Annoverato dall’American Film Institute tra i cento film americani più importanti della storia, Un americano a Parigi torna restaurato nelle sale italiane il 9 giugno, a distanza di 65 anni dal suo debutto.
Il film racconta di Jerry Mulligan (Gene Kelly), un giovane americano che, congedatosi dal conflitto Mondiale, decide di stabilirsi in Europa. La sua predilezione è la pittura e, naturalmente, decide di stabilirsi nella ville lumière come pittore. La sua casa parigina è piccola e modesta, una stanza di incastri a misura di artista. Il suo circolo artistico: un paio di sgangherati amici bohémien, amanti della musica e dell’energia della città.
Jerry espone i suoi quadri in una Montparnasse da cartolina, tipico immaginario hollywoodiano anni ’50. Nessuno sembra interessato alla sua arte, tranne Miss Milo Roberts (Nina Foch) che, annoiata dalla sua stessa ricchezza, acquista uno suo scorcio parigino. La lady si invaghisce di Jerry, più come uomo che come artista. Tenta di sedurlo, invano: Jerry non è troppo lusingato e attento alle avance della ricca e matura ereditiera – che potrebbe aprirgli le porte delle più importanti gallerie – e si innamora presto di una giovane commessa, Lise Bouvier, interpretata da una giovanissima Leslie Caron. Cresce un forte istinto amoroso tra Jerry e Lise, che vivono un amore casto e clandestino. Ma un forte senso di responsabilità fa si che la ragazza abbandoni il pittore squattrinato per un altro uomo. Jerry infatti la ama, senza sapere che è la donna alla quale, il suo amico Henri Baurel (Georges Guétary), chiederà presto la mano.

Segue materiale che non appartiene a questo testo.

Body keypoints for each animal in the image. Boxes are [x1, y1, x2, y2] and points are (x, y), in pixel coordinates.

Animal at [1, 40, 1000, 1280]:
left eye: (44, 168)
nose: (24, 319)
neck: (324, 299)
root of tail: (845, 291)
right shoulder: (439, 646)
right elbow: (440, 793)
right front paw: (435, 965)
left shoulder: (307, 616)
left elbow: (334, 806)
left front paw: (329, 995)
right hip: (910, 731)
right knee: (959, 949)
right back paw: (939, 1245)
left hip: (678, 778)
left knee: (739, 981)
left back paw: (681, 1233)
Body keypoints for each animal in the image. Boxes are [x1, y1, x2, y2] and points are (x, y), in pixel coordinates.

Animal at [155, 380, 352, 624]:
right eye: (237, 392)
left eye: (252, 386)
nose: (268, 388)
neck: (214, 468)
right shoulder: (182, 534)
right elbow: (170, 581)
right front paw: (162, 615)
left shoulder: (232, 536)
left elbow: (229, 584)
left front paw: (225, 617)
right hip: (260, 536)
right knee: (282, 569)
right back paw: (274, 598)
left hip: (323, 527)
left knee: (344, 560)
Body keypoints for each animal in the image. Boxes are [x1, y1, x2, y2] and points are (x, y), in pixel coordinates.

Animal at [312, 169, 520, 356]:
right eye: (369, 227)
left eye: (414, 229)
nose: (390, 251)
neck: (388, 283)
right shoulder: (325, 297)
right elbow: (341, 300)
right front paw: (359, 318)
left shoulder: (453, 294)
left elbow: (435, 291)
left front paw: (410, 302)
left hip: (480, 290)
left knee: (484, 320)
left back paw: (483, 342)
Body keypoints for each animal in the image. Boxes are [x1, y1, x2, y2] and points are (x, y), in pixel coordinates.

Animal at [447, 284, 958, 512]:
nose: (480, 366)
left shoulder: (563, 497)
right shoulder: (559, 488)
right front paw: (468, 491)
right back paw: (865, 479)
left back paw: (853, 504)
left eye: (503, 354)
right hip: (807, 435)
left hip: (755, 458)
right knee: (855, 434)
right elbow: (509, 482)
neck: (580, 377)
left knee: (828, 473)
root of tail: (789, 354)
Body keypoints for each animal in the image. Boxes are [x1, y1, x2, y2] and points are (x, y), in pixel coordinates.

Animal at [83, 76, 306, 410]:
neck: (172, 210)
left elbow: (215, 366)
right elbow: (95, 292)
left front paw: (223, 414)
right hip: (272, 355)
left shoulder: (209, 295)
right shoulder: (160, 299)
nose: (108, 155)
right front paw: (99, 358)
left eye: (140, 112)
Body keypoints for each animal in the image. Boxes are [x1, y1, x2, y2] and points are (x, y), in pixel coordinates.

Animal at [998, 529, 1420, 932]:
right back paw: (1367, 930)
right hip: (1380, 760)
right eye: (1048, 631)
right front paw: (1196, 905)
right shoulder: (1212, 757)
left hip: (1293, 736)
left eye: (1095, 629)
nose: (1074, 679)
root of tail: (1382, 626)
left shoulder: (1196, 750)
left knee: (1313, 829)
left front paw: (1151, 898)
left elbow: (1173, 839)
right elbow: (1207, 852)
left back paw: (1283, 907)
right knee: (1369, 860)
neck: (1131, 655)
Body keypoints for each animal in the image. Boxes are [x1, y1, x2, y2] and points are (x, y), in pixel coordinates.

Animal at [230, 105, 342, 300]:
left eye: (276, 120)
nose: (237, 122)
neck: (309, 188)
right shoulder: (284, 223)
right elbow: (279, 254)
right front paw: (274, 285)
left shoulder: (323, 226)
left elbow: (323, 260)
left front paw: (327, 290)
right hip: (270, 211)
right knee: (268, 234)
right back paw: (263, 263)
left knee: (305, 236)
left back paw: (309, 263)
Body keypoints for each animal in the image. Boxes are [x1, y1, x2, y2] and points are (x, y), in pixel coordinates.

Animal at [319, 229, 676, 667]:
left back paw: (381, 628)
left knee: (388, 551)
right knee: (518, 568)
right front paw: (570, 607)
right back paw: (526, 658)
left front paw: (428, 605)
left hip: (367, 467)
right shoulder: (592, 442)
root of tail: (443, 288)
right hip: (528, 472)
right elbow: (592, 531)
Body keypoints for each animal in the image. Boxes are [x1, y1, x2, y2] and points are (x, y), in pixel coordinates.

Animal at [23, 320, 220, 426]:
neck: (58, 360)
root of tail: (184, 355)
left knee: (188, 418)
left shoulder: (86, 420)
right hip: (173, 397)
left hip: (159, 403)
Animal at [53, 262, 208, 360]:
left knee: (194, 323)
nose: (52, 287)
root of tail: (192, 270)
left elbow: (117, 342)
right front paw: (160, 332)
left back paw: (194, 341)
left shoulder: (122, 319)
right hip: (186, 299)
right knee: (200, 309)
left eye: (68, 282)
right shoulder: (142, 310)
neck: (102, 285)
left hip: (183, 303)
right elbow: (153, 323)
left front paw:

Vincitore di sei premi Oscar, Un americano a Parigi è un’amorosa avventura in technicolor, costruita sulla struttura di un omonimo poema sinfonico firmato George Gershwin. 1928 è l’anno di pubblicazione dell’opera musicale, che descrive la Parigi degli anni ’20 nel suo pieno tumulto artistico post bellico.
“La mia intenzione è quella di descrivere le impressioni di un americano in visita a Parigi che, passeggiando per la città, ne ascoltando i suoni e i rumori, impregnandosi dell’atmosfera francese – disse Gershwin stesso – Come in altre mie opere orchestrali, non ho cercato di presentare delle scene precise. La rapsodia è a programma ma ognuno può leggere nella musica tutte le immagini che preferisce.”
Il canto e la danza sono espedienti narrativi travolgenti, tali da arricchire una trama semplice e fruibile tipica del cinema hollywoodiano di quegli anni. La danza è la fantasia dei protagonisti, e il canto l’espressione gioiosa della loro anima. Le coreografie, espressive e libere nei loro evocativi spazi scenografici, ricordano le composizioni pittoriche dei Renoir, dei Monet, o Toulouse-Lautrec. Coreografie semplici sono apprezzate su diversi punti di vista della scena: scorci cinematografici che altrimenti, dalla solida posizione di una poltrona da teatro, non si potrebbero gustare. Un finale indimenticabile, così maestoso da amplificare, in 17 minuti di coreografia, un aggroviglio di sentimenti di poco più di una manciata di secondi. Persino l’occhio moderno, abituato alla frenesia digitale, rimarrebbe catturato da questa epica espressione dell’arte visivo-musicale che, da lì a pochi anni, avrebbe per sempre consacrato l’America come patria del musical. Un’emozionante forma di intrattenimento, utile a distrarsi dalla confusione provocata dalla guerra. E perché no, anche oggi da questo esubero di supereroi.
Giulia Peruzzotti
Un americano a Parigi
Regia: Vincente Minnelli. Sceneggiatura: Alan Jay Lerner. Fotografia: Alfred Gilks, John Alton. Montaggio: Adrienne Fazan. Interpreti: Gene Kelly, Leslie Caron, Oscar Levant, Georges Guétary, Nina Foch. Origine: Usa, 2016. Durata: 115′.